According to the Texas Medical Association, symptoms of burnout occur in four areas of the person’s functioning: psychological-emotional, behavioral, physical, and spiritual. Psychological-emotional symptoms include being critical of others, an apathetic attitude, depersonalizing patients, feelings of low personal accomplishment, frustration with others, boredom, depression, anxiety, hopelessness, poor concentration, irritability, and feelings of alienation and isolation. Behavioral symptoms of burnout include abuse of chemicals, spending
less time with patients, exhibiting tardiness and absenteeism, medication errors, poor record keeping, impersonal or stereotyped communications, sarcasm, and cynicism. The physician often searches for relocation, is ineffective with patient care, misses deadlines and procrastinates, avoids interactions at home and work, and has frequent tearful or emotional outbursts. Physical symptoms of burnout include a rapid pulse, insomnia, fatigue, reduced resistance to infection, weakness and dizziness, memory problems, weight changes, hypertension, and head, back or muscle aches. Spiritual symptoms of burnout include doubt concerning one’s value system or beliefs; drawing conclusions that a major change is necessary such as divorce, a new job, or relocation, and becoming angry or bitter at God and withdrawing from fellowship.
Habit-forming agents such as alcohol or other substances along with psychiatric, physiologic, or behavioral disorders can cause impairment. Patient care must never be compromised because of a physician’s judgement or skill is impaired. Physicians significantly impaired for any reason must refrain from activities that may harm patients and should seek assistance in caring for their patients. The impaired physician, while undergoing therapy, is entitled to full confidentiality as in any other patient-physician relationship.
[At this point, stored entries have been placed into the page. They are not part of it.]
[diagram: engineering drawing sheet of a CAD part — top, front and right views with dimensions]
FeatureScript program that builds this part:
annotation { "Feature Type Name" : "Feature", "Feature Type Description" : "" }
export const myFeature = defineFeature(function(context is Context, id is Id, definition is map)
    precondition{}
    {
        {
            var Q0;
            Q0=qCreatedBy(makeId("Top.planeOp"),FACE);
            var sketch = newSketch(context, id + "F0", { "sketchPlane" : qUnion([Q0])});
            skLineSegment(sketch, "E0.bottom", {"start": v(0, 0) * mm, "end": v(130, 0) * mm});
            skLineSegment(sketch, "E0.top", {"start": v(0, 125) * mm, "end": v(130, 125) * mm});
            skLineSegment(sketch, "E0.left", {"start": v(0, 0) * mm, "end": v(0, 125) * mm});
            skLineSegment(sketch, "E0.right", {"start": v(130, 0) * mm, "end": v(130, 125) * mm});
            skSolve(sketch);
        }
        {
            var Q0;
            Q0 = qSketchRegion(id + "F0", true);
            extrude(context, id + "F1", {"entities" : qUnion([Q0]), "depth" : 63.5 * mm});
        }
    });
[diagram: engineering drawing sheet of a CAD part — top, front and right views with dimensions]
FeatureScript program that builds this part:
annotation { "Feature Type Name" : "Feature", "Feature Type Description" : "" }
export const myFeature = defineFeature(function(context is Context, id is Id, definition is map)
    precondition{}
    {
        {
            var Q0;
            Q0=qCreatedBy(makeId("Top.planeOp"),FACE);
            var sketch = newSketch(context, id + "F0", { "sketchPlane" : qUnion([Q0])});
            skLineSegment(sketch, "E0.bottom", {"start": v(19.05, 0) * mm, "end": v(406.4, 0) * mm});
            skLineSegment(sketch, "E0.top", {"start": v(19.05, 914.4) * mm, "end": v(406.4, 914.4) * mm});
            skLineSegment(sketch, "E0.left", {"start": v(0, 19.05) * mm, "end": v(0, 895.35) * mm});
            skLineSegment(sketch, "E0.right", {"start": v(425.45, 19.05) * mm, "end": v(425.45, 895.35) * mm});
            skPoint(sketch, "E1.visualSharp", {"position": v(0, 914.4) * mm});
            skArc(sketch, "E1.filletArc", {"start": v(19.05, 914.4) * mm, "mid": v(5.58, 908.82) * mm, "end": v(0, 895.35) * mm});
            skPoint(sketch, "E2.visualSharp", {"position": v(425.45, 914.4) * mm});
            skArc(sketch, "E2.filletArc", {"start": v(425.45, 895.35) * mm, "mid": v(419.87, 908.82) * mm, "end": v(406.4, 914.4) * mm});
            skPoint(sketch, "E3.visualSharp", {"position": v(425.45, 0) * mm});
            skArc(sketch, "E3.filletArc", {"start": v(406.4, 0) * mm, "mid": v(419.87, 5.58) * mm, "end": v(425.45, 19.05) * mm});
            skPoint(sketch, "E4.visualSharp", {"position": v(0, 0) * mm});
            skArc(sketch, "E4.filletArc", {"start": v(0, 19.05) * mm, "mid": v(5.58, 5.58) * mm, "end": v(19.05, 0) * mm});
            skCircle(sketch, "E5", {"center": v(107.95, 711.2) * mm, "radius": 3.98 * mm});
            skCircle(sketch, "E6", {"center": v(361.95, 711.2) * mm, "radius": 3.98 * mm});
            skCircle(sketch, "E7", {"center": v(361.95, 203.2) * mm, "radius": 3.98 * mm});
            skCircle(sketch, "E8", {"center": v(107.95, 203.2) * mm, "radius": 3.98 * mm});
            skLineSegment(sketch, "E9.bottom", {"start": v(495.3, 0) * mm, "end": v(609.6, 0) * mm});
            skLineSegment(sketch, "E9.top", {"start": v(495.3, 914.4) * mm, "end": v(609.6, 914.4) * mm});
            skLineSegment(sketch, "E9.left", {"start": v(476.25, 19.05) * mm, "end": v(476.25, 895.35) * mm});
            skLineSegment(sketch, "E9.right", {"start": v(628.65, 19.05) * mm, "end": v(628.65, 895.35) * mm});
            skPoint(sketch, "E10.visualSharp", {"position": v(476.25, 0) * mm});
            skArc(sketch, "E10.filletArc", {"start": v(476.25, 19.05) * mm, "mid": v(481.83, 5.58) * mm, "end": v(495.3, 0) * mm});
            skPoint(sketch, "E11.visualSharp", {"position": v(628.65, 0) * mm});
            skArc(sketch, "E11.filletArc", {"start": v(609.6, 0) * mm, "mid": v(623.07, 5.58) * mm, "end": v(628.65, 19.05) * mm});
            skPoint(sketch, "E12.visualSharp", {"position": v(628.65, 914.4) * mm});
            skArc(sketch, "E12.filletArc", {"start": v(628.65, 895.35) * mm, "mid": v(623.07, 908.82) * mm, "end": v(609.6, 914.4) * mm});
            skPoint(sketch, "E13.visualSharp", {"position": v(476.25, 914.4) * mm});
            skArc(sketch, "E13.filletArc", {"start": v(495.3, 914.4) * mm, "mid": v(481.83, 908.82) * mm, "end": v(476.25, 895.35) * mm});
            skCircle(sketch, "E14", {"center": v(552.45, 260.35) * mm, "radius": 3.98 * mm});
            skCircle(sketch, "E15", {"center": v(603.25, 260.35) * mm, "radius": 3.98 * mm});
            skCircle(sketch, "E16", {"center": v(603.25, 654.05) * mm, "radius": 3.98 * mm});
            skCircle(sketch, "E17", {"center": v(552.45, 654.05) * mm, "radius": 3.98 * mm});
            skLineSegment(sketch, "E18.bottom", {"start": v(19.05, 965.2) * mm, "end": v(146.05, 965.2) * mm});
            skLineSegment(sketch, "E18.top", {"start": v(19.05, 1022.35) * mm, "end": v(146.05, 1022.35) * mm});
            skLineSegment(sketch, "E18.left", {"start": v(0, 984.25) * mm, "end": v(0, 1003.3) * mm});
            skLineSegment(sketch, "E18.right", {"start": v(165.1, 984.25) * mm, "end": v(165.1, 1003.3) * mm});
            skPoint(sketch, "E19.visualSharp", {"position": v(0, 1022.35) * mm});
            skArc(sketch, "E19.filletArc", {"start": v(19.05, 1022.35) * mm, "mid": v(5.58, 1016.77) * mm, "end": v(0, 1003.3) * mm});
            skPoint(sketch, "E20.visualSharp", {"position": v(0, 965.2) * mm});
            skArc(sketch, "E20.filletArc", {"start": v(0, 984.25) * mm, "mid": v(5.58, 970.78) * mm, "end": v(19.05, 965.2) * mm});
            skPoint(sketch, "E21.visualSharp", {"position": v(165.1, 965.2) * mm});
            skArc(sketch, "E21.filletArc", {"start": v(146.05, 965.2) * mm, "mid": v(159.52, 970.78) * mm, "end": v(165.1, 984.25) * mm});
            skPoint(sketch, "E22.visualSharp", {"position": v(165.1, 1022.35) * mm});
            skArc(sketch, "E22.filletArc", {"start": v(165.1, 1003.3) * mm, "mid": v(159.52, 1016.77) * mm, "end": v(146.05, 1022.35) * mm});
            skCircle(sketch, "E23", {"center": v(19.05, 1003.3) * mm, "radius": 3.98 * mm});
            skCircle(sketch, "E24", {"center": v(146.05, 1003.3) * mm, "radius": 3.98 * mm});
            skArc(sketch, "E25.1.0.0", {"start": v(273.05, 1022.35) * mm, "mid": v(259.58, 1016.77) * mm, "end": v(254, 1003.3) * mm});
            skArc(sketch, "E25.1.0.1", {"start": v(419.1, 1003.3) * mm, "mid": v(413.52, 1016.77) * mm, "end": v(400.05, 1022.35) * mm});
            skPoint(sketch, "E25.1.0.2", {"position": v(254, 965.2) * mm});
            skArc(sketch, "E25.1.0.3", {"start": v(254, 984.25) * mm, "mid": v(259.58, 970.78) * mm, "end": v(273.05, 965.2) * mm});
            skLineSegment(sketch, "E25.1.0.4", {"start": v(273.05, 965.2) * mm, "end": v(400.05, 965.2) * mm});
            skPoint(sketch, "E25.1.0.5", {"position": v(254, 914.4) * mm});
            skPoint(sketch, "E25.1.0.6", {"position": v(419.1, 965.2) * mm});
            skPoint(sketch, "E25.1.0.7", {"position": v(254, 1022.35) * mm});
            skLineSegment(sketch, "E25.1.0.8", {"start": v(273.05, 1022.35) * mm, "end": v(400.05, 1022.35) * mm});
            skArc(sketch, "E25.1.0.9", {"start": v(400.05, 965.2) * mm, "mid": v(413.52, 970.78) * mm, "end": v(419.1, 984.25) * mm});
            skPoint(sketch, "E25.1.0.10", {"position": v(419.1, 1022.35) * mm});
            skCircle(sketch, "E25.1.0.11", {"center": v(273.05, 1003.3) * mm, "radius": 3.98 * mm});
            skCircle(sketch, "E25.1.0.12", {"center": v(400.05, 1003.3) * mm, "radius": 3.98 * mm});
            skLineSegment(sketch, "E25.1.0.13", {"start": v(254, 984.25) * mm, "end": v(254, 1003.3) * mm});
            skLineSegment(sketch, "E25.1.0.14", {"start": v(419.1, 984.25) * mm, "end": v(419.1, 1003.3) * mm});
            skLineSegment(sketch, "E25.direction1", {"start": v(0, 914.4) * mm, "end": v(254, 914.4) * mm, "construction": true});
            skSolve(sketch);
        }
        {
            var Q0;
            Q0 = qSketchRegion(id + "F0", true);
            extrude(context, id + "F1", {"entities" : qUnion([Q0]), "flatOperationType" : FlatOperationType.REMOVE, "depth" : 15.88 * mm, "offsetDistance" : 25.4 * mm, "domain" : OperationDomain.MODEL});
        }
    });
To protect patients of the impaired physician, someone other than the physician of the impaired physician needs to monitor the impaired physician’s fitness to work.
Medical schools around the country are recognizing that young doctors need help with personal demands as they enter the roles as caregivers. The University of South Carolina School of Medicine launched a special final month called Capstone. Capstone month brings the senior class back together for a series of lectures on some nontraditional topics: physician burnout, the medical marriage, how to deal with the media, dressing for success and setting priorities in life. This program implemented by USC should set an excellent example for other medical schools to follow. It is clear that something needs to be done to help physicians, and this is a great start!